→ **Dataset**:
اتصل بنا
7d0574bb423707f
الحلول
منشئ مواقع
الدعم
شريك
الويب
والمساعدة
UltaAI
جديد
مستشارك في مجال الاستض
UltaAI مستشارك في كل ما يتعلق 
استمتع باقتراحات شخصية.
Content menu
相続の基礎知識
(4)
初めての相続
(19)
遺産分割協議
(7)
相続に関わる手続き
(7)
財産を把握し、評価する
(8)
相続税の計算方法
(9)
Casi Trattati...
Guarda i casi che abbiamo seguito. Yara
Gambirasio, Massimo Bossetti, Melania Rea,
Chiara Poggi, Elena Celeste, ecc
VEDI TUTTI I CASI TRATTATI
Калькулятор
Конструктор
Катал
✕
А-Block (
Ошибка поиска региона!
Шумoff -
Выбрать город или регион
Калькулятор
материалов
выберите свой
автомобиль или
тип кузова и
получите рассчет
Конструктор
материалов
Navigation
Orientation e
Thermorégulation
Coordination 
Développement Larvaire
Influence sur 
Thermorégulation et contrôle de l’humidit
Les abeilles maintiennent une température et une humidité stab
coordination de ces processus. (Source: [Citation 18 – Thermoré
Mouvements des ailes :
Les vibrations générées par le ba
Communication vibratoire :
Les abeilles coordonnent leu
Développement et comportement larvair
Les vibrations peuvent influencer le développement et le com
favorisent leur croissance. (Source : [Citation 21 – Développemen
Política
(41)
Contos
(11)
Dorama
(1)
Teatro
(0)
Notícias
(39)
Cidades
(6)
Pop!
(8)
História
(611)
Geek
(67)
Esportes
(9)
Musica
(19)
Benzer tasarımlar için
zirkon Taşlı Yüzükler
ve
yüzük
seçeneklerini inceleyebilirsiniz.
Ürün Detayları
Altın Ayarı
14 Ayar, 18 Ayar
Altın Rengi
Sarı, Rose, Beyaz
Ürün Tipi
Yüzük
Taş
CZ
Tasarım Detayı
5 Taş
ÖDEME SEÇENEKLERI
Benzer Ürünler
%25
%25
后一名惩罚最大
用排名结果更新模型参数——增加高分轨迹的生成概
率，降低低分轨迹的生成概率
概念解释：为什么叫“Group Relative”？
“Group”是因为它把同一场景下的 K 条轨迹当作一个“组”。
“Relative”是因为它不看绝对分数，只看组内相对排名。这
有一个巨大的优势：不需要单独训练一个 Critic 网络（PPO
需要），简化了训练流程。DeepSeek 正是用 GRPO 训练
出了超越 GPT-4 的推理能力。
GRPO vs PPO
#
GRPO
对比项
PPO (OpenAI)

→ **To do**:
Copy the text of all the items above line for line, with no changes.

→ **Your response**:
اتصل بنا
7d0574bb423707f
الحلول
منشئ مواقع
الدعم
شريك
الويب
والمساعدة
UltaAI
جديد
مستشارك في مجال الاستض
UltaAI مستشارك في كل ما يتعلق 
استمتع باقتراحات شخصية.
Content menu
相続の基礎知識
(4)
初めての相続
(19)
遺産分割協議
(7)
相続に関わる手続き
(7)
財産を把握し、評価する
(8)
相続税の計算方法
(9)
Casi Trattati...
Guarda i casi che abbiamo seguito. Yara
Gambirasio, Massimo Bossetti, Melania Rea,
Chiara Poggi, Elena Celeste, ecc
VEDI TUTTI I CASI TRATTATI
Калькулятор
Конструктор
Катал
✕
А-Block (
Ошибка поиска региона!
Шумoff -
Выбрать город или регион
Калькулятор
материалов
выберите свой
автомобиль или
тип кузова и
получите рассчет
Конструктор
материалов
Navigation
Orientation e
Thermorégulation
Coordination 
Développement Larvaire
Influence sur 
Thermorégulation et contrôle de l’humidit
Les abeilles maintiennent une température et une humidité stab
coordination de ces processus. (Source: [Citation 18 – Thermoré
Mouvements des ailes :
Les vibrations générées par le ba
Communication vibratoire :
Les abeilles coordonnent leu
Développement et comportement larvair
Les vibrations peuvent influencer le développement et le com
favorisent leur croissance. (Source : [Citation 21 – Développemen
Política
(41)
Contos
(11)
Dorama
(1)
Teatro
(0)
Notícias
(39)
Cidades
(6)
Pop!
(8)
História
(611)
Geek
(67)
Esportes
(9)
Musica
(19)
Benzer tasarımlar için
zirkon Taşlı Yüzükler
ve
yüzük
seçeneklerini inceleyebilirsiniz.
Ürün Detayları
Altın Ayarı
14 Ayar, 18 Ayar
Altın Rengi
Sarı, Rose, Beyaz
Ürün Tipi
Yüzük
Taş
CZ
Tasarım Detayı
5 Taş
ÖDEME SEÇENEKLERI
Benzer Ürünler
%25
%25
后一名惩罚最大
用排名结果更新模型参数——增加高分轨迹的生成概
率，降低低分轨迹的生成概率
概念解释：为什么叫“Group Relative”？
“Group”是因为它把同一场景下的 K 条轨迹当作一个“组”。
“Relative”是因为它不看绝对分数，只看组内相对排名。这
有一个巨大的优势：不需要单独训练一个 Critic 网络（PPO
需要），简化了训练流程。DeepSeek 正是用 GRPO 训练
出了超越 GPT-4 的推理能力。
GRPO vs PPO
#
GRPO
对比项
PPO (OpenAI)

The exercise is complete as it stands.